Material to process: Begin

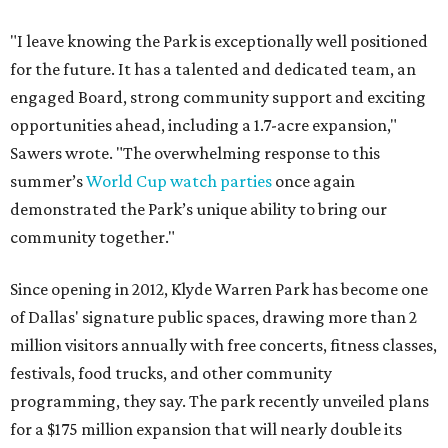
"I leave knowing the Park is exceptionally well positioned
for the future. It has a talented and dedicated team, an
engaged Board, strong community support and exciting
opportunities ahead, including a 1.7-acre expansion,"
Sawers wrote. "The overwhelming response to this
summer’s
World Cup watch parties
once again
demonstrated the Park’s unique ability to bring our
community together."
Since opening in 2012, Klyde Warren Park has become one
of Dallas' signature public spaces, drawing more than 2
million visitors annually with free concerts, fitness classes,
festivals, food trucks, and other community
programming, they say. The park recently unveiled plans
for a $175 million expansion that will nearly double its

Material to process: End

» **Task objective**:
Beginning with the line containing "demonstrated the Park’s" and ending with the line containing "million visitors annually", extract those lines exactly from the listing above, and only those.

» **Exercise output**:
demonstrated the Park’s unique ability to bring our
community together."
Since opening in 2012, Klyde Warren Park has become one
of Dallas' signature public spaces, drawing more than 2
million visitors annually with free concerts, fitness classes,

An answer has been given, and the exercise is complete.